**TASK PROMPT:** Beneath this instruction is a block of data; output from it exactly the lines that run from the one containing "(at 99.5 118.5)" through the one containing "(end 102.5 114.49)", inclusive.

(Circuit design data)
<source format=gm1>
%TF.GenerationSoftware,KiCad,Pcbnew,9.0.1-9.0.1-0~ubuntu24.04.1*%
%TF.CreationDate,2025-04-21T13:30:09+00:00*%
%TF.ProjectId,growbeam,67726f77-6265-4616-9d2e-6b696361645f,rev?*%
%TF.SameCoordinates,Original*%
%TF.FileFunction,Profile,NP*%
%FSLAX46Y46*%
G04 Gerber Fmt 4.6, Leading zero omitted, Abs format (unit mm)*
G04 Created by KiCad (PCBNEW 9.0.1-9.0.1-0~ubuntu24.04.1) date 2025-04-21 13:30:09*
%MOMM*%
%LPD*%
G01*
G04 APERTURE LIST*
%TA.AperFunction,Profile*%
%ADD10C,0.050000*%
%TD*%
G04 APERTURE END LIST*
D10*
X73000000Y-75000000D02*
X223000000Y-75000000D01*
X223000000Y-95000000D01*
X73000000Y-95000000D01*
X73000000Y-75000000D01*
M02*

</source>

* * *

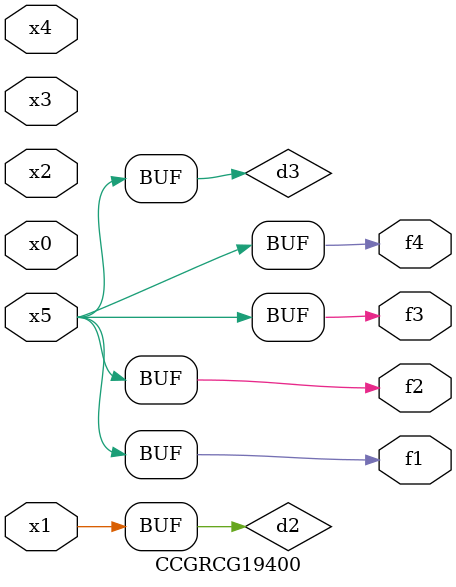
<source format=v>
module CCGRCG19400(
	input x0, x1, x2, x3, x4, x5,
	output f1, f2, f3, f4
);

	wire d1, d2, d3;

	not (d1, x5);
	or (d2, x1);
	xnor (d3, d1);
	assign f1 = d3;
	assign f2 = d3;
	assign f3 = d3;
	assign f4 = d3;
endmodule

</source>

---

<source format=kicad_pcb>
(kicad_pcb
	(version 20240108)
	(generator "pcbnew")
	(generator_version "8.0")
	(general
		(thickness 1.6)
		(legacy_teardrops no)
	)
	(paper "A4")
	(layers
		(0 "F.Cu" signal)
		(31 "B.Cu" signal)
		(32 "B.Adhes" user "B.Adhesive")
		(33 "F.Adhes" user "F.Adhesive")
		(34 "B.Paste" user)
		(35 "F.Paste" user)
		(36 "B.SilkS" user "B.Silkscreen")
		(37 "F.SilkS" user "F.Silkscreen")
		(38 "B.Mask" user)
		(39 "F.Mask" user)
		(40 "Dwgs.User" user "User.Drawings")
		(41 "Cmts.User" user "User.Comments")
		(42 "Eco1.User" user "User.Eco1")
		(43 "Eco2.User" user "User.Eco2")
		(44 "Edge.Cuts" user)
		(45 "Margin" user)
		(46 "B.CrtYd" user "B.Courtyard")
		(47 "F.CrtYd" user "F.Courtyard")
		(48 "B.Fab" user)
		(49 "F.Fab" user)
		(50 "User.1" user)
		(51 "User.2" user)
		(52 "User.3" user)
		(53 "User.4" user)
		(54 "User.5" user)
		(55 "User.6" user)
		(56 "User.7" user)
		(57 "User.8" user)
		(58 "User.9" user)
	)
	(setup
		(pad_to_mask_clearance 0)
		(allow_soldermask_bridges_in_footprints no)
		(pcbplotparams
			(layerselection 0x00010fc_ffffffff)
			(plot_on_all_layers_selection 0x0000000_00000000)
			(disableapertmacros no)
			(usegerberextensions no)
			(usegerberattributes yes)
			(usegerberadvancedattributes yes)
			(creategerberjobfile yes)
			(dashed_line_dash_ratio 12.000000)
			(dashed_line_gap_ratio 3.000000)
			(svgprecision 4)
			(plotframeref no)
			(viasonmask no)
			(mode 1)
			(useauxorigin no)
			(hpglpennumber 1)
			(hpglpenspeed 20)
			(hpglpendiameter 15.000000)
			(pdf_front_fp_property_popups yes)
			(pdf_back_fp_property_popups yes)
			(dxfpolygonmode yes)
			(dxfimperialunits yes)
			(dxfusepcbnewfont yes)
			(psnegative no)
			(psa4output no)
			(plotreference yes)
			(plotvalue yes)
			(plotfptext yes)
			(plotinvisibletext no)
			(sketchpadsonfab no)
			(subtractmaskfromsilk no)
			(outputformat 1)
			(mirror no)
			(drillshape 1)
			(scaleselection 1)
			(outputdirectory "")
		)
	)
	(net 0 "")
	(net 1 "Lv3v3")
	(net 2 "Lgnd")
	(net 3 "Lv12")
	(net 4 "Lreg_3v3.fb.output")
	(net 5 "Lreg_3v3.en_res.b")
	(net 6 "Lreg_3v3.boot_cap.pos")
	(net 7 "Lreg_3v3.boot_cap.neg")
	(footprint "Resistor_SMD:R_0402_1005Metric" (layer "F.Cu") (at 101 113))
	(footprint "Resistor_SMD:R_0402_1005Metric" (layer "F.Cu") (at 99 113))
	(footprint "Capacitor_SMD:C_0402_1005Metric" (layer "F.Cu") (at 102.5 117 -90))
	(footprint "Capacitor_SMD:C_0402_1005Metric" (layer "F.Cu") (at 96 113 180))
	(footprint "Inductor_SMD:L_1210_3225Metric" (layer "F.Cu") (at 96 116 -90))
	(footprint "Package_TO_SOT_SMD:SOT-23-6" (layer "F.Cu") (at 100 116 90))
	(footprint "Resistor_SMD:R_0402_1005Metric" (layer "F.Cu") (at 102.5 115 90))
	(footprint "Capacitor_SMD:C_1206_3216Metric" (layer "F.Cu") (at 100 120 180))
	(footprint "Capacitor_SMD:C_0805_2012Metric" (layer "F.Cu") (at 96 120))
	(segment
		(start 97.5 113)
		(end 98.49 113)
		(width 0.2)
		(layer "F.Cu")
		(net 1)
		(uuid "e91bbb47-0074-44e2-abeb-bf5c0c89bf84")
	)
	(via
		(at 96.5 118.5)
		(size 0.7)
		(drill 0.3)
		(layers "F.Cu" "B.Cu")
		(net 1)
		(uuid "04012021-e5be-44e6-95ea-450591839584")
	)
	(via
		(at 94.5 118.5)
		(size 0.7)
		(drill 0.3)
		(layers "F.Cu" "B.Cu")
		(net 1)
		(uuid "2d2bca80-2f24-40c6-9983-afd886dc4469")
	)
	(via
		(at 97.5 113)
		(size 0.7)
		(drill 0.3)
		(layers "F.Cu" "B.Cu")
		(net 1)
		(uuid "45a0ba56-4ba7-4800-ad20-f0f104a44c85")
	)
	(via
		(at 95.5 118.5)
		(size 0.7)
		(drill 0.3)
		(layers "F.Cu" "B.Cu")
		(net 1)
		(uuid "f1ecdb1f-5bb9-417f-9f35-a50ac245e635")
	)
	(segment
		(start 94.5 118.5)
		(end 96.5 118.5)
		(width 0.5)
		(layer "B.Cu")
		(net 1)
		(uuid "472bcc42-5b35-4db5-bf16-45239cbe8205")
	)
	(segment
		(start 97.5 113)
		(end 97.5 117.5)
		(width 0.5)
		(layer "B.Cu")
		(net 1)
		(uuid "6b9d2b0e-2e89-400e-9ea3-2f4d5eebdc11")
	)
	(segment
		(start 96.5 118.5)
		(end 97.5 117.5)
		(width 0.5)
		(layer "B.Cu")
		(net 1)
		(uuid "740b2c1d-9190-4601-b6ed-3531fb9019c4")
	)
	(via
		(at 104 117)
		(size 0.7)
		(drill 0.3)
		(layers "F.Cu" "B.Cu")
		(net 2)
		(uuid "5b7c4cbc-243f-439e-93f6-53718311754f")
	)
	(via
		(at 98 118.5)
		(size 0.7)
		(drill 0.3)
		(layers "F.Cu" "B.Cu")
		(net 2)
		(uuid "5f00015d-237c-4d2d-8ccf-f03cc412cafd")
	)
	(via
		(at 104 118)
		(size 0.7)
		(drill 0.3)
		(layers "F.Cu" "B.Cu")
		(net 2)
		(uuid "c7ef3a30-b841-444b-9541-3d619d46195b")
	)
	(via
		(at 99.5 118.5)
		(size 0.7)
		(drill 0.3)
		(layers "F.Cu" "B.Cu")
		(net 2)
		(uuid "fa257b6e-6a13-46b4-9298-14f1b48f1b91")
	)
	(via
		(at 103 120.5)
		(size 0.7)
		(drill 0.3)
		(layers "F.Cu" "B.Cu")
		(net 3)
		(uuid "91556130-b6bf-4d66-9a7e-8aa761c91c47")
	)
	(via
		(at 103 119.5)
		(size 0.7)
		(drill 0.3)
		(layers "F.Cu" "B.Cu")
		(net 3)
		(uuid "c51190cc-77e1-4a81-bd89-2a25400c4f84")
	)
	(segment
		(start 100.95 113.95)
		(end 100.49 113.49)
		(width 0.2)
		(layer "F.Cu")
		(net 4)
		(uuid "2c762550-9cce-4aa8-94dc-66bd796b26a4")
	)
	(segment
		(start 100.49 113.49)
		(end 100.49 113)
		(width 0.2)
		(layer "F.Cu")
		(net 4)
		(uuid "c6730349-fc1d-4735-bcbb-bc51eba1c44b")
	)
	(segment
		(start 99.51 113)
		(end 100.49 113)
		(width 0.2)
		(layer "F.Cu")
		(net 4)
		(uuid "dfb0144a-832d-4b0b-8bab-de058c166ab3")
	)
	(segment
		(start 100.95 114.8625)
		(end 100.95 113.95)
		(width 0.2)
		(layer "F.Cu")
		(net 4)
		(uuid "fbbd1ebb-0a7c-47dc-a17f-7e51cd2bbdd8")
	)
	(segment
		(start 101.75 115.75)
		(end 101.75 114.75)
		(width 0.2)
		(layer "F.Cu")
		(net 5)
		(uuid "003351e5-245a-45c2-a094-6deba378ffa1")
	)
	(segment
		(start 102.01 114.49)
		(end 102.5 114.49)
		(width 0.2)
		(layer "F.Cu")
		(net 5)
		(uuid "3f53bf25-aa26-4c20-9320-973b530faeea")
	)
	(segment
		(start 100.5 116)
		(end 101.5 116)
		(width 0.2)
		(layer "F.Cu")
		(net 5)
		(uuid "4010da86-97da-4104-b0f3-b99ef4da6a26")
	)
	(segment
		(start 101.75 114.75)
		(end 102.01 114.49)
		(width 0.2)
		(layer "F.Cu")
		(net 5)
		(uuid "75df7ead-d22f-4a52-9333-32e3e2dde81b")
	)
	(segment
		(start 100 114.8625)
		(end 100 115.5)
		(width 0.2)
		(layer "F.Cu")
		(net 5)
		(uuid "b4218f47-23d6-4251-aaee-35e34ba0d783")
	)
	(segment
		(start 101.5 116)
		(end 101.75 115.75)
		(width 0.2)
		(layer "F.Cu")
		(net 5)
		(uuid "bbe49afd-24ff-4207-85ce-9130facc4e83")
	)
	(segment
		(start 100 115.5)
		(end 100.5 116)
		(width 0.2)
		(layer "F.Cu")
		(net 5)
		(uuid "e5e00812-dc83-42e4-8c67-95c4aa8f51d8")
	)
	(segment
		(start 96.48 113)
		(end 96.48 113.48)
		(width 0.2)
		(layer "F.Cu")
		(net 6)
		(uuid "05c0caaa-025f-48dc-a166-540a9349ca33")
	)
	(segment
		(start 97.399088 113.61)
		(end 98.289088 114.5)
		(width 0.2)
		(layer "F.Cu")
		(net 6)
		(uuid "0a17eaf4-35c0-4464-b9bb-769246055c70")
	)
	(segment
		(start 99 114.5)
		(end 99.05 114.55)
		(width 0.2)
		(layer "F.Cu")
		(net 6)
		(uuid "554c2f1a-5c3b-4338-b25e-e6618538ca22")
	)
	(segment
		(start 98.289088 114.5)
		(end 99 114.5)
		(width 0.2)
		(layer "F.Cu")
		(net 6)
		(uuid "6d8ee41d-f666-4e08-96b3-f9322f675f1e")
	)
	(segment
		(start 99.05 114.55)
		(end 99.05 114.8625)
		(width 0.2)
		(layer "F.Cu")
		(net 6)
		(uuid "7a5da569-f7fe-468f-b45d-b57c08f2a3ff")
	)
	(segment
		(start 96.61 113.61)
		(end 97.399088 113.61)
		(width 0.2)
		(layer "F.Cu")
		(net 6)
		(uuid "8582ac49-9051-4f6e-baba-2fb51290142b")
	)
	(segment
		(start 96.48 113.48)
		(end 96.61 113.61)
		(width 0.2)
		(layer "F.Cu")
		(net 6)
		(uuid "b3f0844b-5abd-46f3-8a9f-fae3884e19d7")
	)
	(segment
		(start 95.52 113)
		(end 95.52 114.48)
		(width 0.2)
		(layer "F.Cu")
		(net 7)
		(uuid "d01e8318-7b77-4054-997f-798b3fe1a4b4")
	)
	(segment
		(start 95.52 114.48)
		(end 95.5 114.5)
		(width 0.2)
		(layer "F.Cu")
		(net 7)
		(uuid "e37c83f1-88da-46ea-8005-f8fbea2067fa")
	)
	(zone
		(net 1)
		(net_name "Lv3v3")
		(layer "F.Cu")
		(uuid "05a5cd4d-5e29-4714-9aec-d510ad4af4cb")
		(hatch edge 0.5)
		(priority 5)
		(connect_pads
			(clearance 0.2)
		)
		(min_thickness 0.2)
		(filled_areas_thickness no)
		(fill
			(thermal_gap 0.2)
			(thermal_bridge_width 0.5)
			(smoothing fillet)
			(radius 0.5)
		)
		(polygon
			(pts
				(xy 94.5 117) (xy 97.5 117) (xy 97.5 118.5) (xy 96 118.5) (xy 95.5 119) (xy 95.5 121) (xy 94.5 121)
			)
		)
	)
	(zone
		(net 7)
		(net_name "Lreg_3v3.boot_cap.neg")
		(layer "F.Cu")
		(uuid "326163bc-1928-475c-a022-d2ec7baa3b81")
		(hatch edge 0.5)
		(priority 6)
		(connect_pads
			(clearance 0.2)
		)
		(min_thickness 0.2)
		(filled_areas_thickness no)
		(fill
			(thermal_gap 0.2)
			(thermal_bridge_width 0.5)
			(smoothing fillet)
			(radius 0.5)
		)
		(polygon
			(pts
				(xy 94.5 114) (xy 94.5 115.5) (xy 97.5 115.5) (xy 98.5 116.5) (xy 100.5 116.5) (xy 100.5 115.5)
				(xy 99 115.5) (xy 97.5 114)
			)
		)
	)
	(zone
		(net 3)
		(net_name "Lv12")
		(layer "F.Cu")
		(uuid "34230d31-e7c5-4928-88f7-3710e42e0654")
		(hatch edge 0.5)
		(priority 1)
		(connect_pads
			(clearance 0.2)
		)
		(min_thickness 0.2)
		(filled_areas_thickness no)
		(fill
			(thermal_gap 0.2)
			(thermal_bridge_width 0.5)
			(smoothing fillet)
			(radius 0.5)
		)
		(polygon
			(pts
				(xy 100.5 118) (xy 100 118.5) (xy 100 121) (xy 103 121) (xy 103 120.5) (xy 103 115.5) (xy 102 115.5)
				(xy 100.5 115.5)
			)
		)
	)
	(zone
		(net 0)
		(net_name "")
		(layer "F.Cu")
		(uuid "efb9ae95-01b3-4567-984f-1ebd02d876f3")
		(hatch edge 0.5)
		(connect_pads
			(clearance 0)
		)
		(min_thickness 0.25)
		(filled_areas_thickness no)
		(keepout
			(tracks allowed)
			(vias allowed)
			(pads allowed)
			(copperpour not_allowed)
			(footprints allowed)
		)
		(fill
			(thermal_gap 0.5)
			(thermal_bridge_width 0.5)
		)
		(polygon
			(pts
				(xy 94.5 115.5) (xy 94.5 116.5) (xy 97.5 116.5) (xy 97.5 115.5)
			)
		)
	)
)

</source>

**RESULT OF THIS EXERCISE:**
		(at 99.5 118.5)
		(size 0.7)
		(drill 0.3)
		(layers "F.Cu" "B.Cu")
		(net 2)
		(uuid "fa257b6e-6a13-46b4-9298-14f1b48f1b91")
	)
	(via
		(at 103 120.5)
		(size 0.7)
		(drill 0.3)
		(layers "F.Cu" "B.Cu")
		(net 3)
		(uuid "91556130-b6bf-4d66-9a7e-8aa761c91c47")
	)
	(via
		(at 103 119.5)
		(size 0.7)
		(drill 0.3)
		(layers "F.Cu" "B.Cu")
		(net 3)
		(uuid "c51190cc-77e1-4a81-bd89-2a25400c4f84")
	)
	(segment
		(start 100.95 113.95)
		(end 100.49 113.49)
		(width 0.2)
		(layer "F.Cu")
		(net 4)
		(uuid "2c762550-9cce-4aa8-94dc-66bd796b26a4")
	)
	(segment
		(start 100.49 113.49)
		(end 100.49 113)
		(width 0.2)
		(layer "F.Cu")
		(net 4)
		(uuid "c6730349-fc1d-4735-bcbb-bc51eba1c44b")
	)
	(segment
		(start 99.51 113)
		(end 100.49 113)
		(width 0.2)
		(layer "F.Cu")
		(net 4)
		(uuid "dfb0144a-832d-4b0b-8bab-de058c166ab3")
	)
	(segment
		(start 100.95 114.8625)
		(end 100.95 113.95)
		(width 0.2)
		(layer "F.Cu")
		(net 4)
		(uuid "fbbd1ebb-0a7c-47dc-a17f-7e51cd2bbdd8")
	)
	(segment
		(start 101.75 115.75)
		(end 101.75 114.75)
		(width 0.2)
		(layer "F.Cu")
		(net 5)
		(uuid "003351e5-245a-45c2-a094-6deba378ffa1")
	)
	(segment
		(start 102.01 114.49)
		(end 102.5 114.49)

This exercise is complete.